Overseas, Australian troops saw action in the Middle East and North Africa. In January 1941, they helped capture Tobruk in Cyrenaica (now Libya), which led to a siege that lasted more than 240 days. With the Japanese bombing Pearl Harbor on 7 December 1941, the war spread to the Pacific. Four days after the fall of Singapore, it then arrived on Australia's shore with the bombing of Darwin on 19 February 1942.

Much of the wartime period was dominated by Curtin's Labor government. In a remarkable turn, he declared that Australia, which had been traditionally tied to Britain, should now look to the United States for support. Thus, while he worked closely with US General Douglas MacArthur, Curtin angered British prime minister Winston Churchill by demanding the return of Australian troops. Sadly, however, the strains of war grew heavy and just two months after the war
in Europe ended on 8 May 1945 he became Australia's second prime minister to die in office.

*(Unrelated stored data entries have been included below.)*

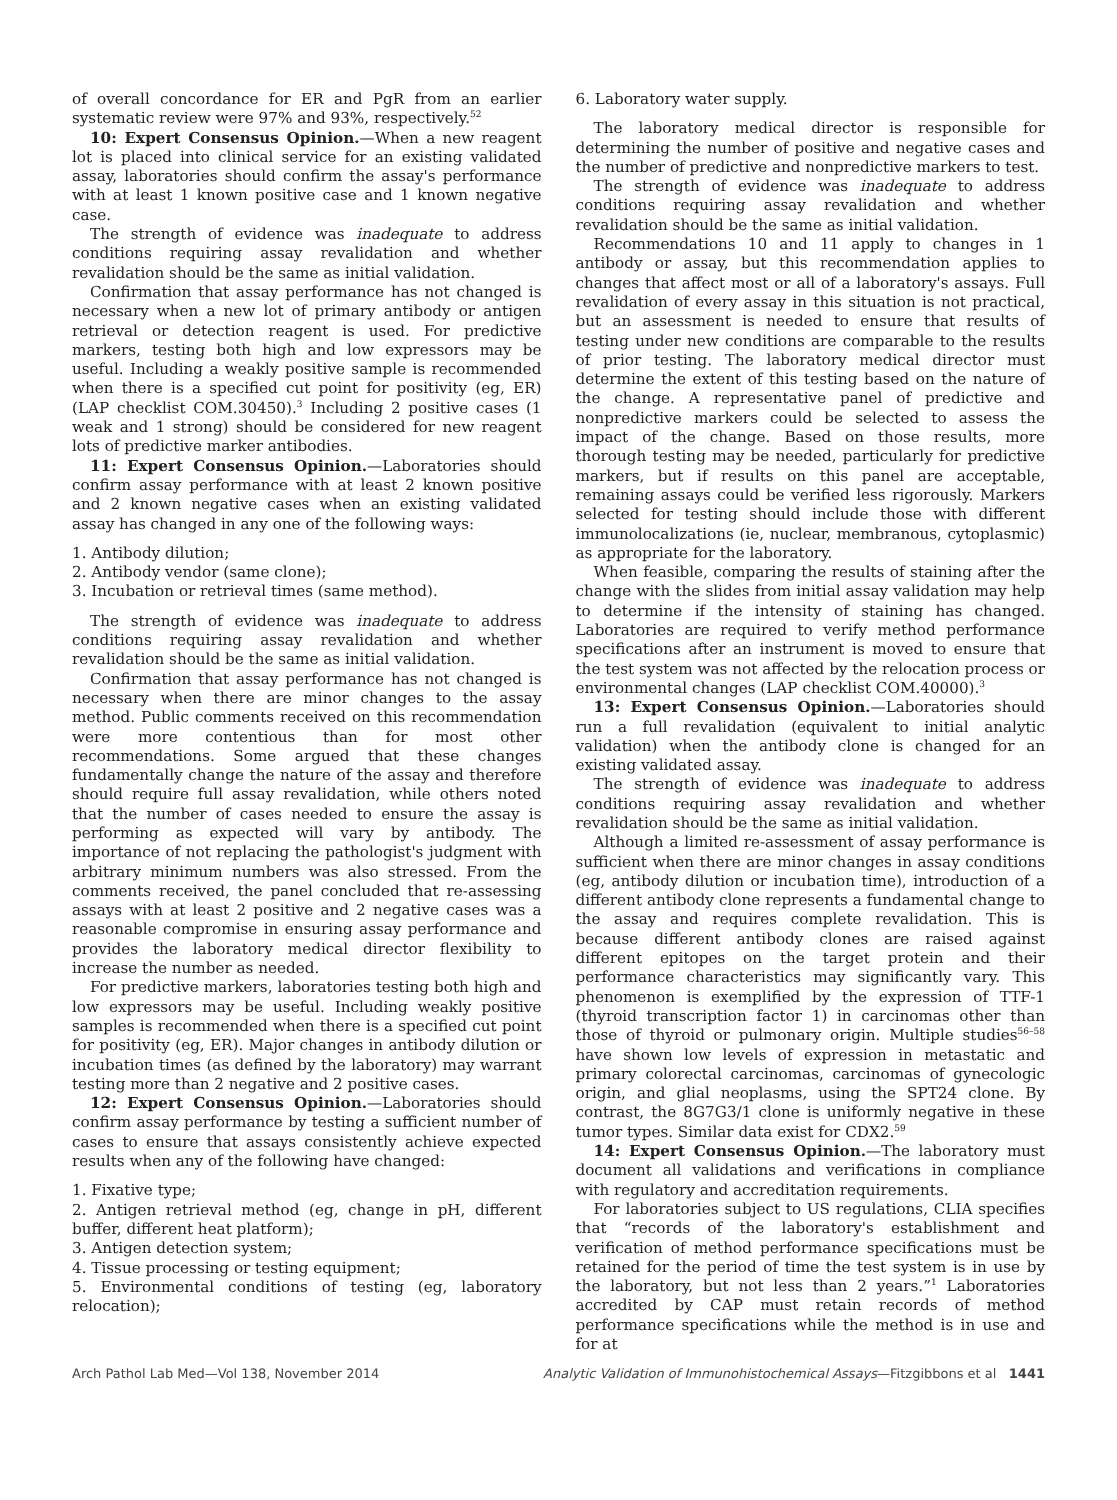of overall concordance for ER and PgR from an earlier systematic review were 97% and 93%, respectively.<sup>52</sup>
10: Expert Consensus Opinion.—When a new reagent lot is placed into clinical service for an existing validated assay, laboratories should confirm the assay's performance with at least 1 known positive case and 1 known negative case.
The strength of evidence was inadequate to address conditions requiring assay revalidation and whether revalidation should be the same as initial validation.
Confirmation that assay performance has not changed is necessary when a new lot of primary antibody or antigen retrieval or detection reagent is used. For predictive markers, testing both high and low expressors may be useful. Including a weakly positive sample is recommended when there is a specified cut point for positivity (eg, ER) (LAP checklist COM.30450).<sup>3</sup> Including 2 positive cases (1 weak and 1 strong) should be considered for new reagent lots of predictive marker antibodies.
11: Expert Consensus Opinion.—Laboratories should confirm assay performance with at least 2 known positive and 2 known negative cases when an existing validated assay has changed in any one of the following ways:
1. Antibody dilution;
2. Antibody vendor (same clone);
3. Incubation or retrieval times (same method).
The strength of evidence was inadequate to address conditions requiring assay revalidation and whether revalidation should be the same as initial validation.
Confirmation that assay performance has not changed is necessary when there are minor changes to the assay method. Public comments received on this recommendation were more contentious than for most other recommendations. Some argued that these changes fundamentally change the nature of the assay and therefore should require full assay revalidation, while others noted that the number of cases needed to ensure the assay is performing as expected will vary by antibody. The importance of not replacing the pathologist's judgment with arbitrary minimum numbers was also stressed. From the comments received, the panel concluded that re-assessing assays with at least 2 positive and 2 negative cases was a reasonable compromise in ensuring assay performance and provides the laboratory medical director flexibility to increase the number as needed.
For predictive markers, laboratories testing both high and low expressors may be useful. Including weakly positive samples is recommended when there is a specified cut point for positivity (eg, ER). Major changes in antibody dilution or incubation times (as defined by the laboratory) may warrant testing more than 2 negative and 2 positive cases.
12: Expert Consensus Opinion.—Laboratories should confirm assay performance by testing a sufficient number of cases to ensure that assays consistently achieve expected results when any of the following have changed:
1. Fixative type;
2. Antigen retrieval method (eg, change in pH, different buffer, different heat platform);
3. Antigen detection system;
4. Tissue processing or testing equipment;
5. Environmental conditions of testing (eg, laboratory relocation);
6. Laboratory water supply.
The laboratory medical director is responsible for determining the number of positive and negative cases and the number of predictive and nonpredictive markers to test.
The strength of evidence was inadequate to address conditions requiring assay revalidation and whether revalidation should be the same as initial validation.
Recommendations 10 and 11 apply to changes in 1 antibody or assay, but this recommendation applies to changes that affect most or all of a laboratory's assays. Full revalidation of every assay in this situation is not practical, but an assessment is needed to ensure that results of testing under new conditions are comparable to the results of prior testing. The laboratory medical director must determine the extent of this testing based on the nature of the change. A representative panel of predictive and nonpredictive markers could be selected to assess the impact of the change. Based on those results, more thorough testing may be needed, particularly for predictive markers, but if results on this panel are acceptable, remaining assays could be verified less rigorously. Markers selected for testing should include those with different immunolocalizations (ie, nuclear, membranous, cytoplasmic) as appropriate for the laboratory.
When feasible, comparing the results of staining after the change with the slides from initial assay validation may help to determine if the intensity of staining has changed. Laboratories are required to verify method performance specifications after an instrument is moved to ensure that the test system was not affected by the relocation process or environmental changes (LAP checklist COM.40000).<sup>3</sup>
13: Expert Consensus Opinion.—Laboratories should run a full revalidation (equivalent to initial analytic validation) when the antibody clone is changed for an existing validated assay.
The strength of evidence was inadequate to address conditions requiring assay revalidation and whether revalidation should be the same as initial validation.
Although a limited re-assessment of assay performance is sufficient when there are minor changes in assay conditions (eg, antibody dilution or incubation time), introduction of a different antibody clone represents a fundamental change to the assay and requires complete revalidation. This is because different antibody clones are raised against different epitopes on the target protein and their performance characteristics may significantly vary. This phenomenon is exemplified by the expression of TTF-1 (thyroid transcription factor 1) in carcinomas other than those of thyroid or pulmonary origin. Multiple studies<sup>56–58</sup> have shown low levels of expression in metastatic and primary colorectal carcinomas, carcinomas of gynecologic origin, and glial neoplasms, using the SPT24 clone. By contrast, the 8G7G3/1 clone is uniformly negative in these tumor types. Similar data exist for CDX2.<sup>59</sup>
14: Expert Consensus Opinion.—The laboratory must document all validations and verifications in compliance with regulatory and accreditation requirements.
For laboratories subject to US regulations, CLIA specifies that “records of the laboratory's establishment and verification of method performance specifications must be retained for the period of time the test system is in use by the laboratory, but not less than 2 years.”<sup>1</sup> Laboratories accredited by CAP must retain records of method performance specifications while the method is in use and for at
Arch Pathol Lab Med—Vol 138, November 2014 Analytic Validation of Immunohistochemical Assays—Fitzgibbons et al 1441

In the remaining years to 1949, both Forde and Chifley's Labor governments worked to continue Curtin's legacy of social reform, introducing the national social security system and implementing a reduced 40-hour working week.

SIR EARLE CHRISTMAS GRAFTON PAGE

THE COUNTRY PARTY MAN

TERM

7 April 1939-26 April 1939

W
hile Earle Page's tenure as prime minister may have lasted only twenty days, his impact on the country's political development was far reaching. A shrewd politician, Page was the main architect of the coalition between conservative parties.

The fifth of eleven children of Charles and Annie Page, Earle Christmas Grafton Page was born in Grafton on the northern coast of New South Wales, on 8 August 1880. Page began his education at Grafton Public School before winning a scholarship to attend Sydney Boys High School. At the age of fifteen he began studying arts at the University of Sydney, transferring to medicine one year later after winning another scholarship. He graduated in 1901.

Page then spent two years working as a surgeon at Sydney's Royal Prince Alfred Hospital before returning to Grafton in 1903 where he opened a small private hospital. Page appointed Ethel Blunt, whom he met at Prince Alfred, as matron of his new hospital and married her on 18 September 1906. By 1908 Page had begun to pursue other business interests, investing in land for a dairy farm and sawmill, near Kandanga in central Queensland.

Page was elected to the South Grafton Council in 1913 and became an active member of the Farmers and Settlers' Association. In 1915 he launched what became the Northern New South Wales Separation League, in
Grafton. Page also expanded his business interests further, becoming a part owner of the Grafton
Daily Examiner.
In 1916 Page joined the Army Medical Corps and served in military hospitals in Egypt, England and France. After being discharged in 1917, he resumed his political career and successfully contested the seat of Cowper in the 1919 federal election as a representative of the Farmers and Settlers' Association, which in 1920 became the Country Party.

After gaining the Country Party leadership in April 1921, Page campaigned for the abolition of tariffs, the protection of secondary industry and more government spending on rural development. Increasingly critical of the rural policies of Nationalist Party prime minister, William Morris Hughes, he campaigned for and succeeded in replacing Hughes with Stanley Bruce as prime minister in return for their support of the Nationalists when the Country Party won the balance of power in the 1922 election. Page then served as deputy prime minister and treasurer under Bruce until the Nationalists lost power in 1929.